The key to Germany's fortunes in 2007 is whether the recovery reaches workers in the form of higher wages. At the end of 2006, only a third of Germans believe that it will, according to a survey by the Dimap polling agency.

"The employment situation has only begun to improve in the last months but nothing much has changed in a worker's pay packet.
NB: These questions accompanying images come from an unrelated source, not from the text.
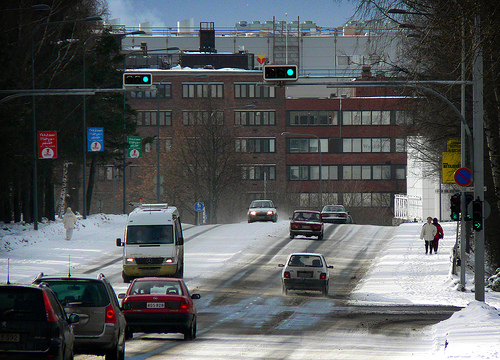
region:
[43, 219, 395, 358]
a snowy street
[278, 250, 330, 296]
a white car on street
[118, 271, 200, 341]
a red car on street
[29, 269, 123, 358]
a grey van on street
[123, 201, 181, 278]
a white commercial truck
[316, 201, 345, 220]
a white car on street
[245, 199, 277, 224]
a white car on street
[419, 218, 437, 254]
a pedestrian in snow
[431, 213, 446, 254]
a pedestrian in snow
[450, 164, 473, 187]
a do not enter sign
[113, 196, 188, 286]
The van is yellow and white.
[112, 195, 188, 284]
The van's headlights are on.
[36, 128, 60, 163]
The sign is red and white.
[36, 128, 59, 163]
The sign is rectangular.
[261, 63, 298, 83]
The traffic light is green.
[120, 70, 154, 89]
The traffic light is green.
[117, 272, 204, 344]
The car is red.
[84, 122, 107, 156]
The sign is red, white and blue.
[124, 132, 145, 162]
The sign is green, white and red.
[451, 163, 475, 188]
The sign is round.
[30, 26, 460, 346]
Traffic is on a city street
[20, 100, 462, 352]
Snow is covering a city street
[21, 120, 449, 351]
People are driving with caution on a street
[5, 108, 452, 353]
Cars are moving slowly because of snow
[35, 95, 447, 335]
Cars have their headlights on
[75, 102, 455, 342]
Slippery streets in a city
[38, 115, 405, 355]
Hazardous driving conditions in a city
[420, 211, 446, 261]
People are walking in the snow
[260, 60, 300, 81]
A traffic light is green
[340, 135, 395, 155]
The windows of a building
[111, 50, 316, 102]
Two green street lights above the road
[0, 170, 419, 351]
A number of vehicles driving on the road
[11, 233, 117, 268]
Freshly fallen snow on the sidewalk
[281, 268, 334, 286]
Two red break lights on the car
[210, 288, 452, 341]
A black shadow cast on the ground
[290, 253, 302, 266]
The driver of the small white vehicle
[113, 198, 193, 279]
A large white and yellow van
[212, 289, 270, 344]
Small dashed white lines in the middle of the road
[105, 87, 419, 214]
A red brick building in the distance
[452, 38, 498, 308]
A tall metal pole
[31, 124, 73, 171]
the flag is red and white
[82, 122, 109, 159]
the flag is blue and white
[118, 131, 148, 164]
the flag is green and white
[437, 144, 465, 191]
the sign is yellow and black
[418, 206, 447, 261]
these two are walking together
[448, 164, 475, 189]
the sign is blue and red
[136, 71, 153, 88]
the light is green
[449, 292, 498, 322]
the snow is piled by the pole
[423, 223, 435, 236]
the coat is white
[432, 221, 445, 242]
the coat is red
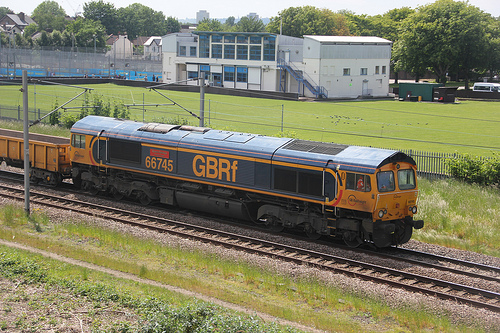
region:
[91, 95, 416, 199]
the train is yellow and black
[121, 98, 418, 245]
the trian engine in front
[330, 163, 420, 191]
the train has windows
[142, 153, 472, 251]
the train is metal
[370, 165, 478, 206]
the windows are glass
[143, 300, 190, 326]
the grass is short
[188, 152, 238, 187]
letters that are orange on the train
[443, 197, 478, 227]
the grass is tall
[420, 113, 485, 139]
the lawn is green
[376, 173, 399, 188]
a windshield on the train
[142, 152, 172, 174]
numbers on the train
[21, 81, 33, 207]
a grey pole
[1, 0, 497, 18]
light in daytime sky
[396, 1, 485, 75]
green leaves on tree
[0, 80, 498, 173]
neatly trimmed green grass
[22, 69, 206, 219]
metal poles over train tracks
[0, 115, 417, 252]
side of freight train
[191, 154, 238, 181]
yellow letters of train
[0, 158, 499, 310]
two sets of train tracks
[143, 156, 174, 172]
number on side of train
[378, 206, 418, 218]
two lights on front of train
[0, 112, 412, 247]
train traveling down the tracks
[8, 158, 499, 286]
track train is on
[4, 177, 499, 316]
unused tracks next to train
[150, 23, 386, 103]
white building beyond the train tracks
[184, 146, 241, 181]
yellow lettering on train car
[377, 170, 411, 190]
front windows on train car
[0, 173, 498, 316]
gravel around the train tracks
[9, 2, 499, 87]
trees behind the building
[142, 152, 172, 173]
yellow numbers on train car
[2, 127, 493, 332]
grass around the train tracks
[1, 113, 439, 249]
Yellow and gray train on tracks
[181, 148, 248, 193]
Yellow capital letters on the train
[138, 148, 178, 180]
Yellow numbers on the train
The attitude to developments will only come with new wage agreements in the coming months," says Dr Alfred Boss, chief economist at the Institute for World Economics in Kiel. But, like many economists, he warns that too-high wage agreements could stop the recovery. Despite warnings like that, even the Cassandras have to admit that things are looking better for Germany in 2007. The icing on the cake could well be the double-header presidency of the EU and the G8 that begin next Monday.

Chancellor Merkel and her government may be in office for little more than a year, but, looking around the political map of Europe, they seem like models of stability and reliability.

"Tony Blair and Jacques Chirac are lame duck leaders. Poland, Czech Republic and Hungary have lame duck governments. No one knows how long Prodi's government will hold in Italy and neither Austria nor Holland have a government," says Jan Techau, European analyst at the German Council on Foreign Relations (DGAP).

It remains to be seen whether Germany can leave its mark on important EU and G8 policy questions, but the double presidency offers Germany an unprecendented chance to complete its comeback in style.

"Angela Merkel gave a speech appealing to all MPs in the Bundestag to help make the dual presidency a national effort," says Techau. "To speak like that of a national effort would not have been possible before, it would have been highly suspicious. The fact that Chancellor Merkel can speak like that now - and be praised from all sides for doing so - shows a new confidence in Germany that wasn't there before."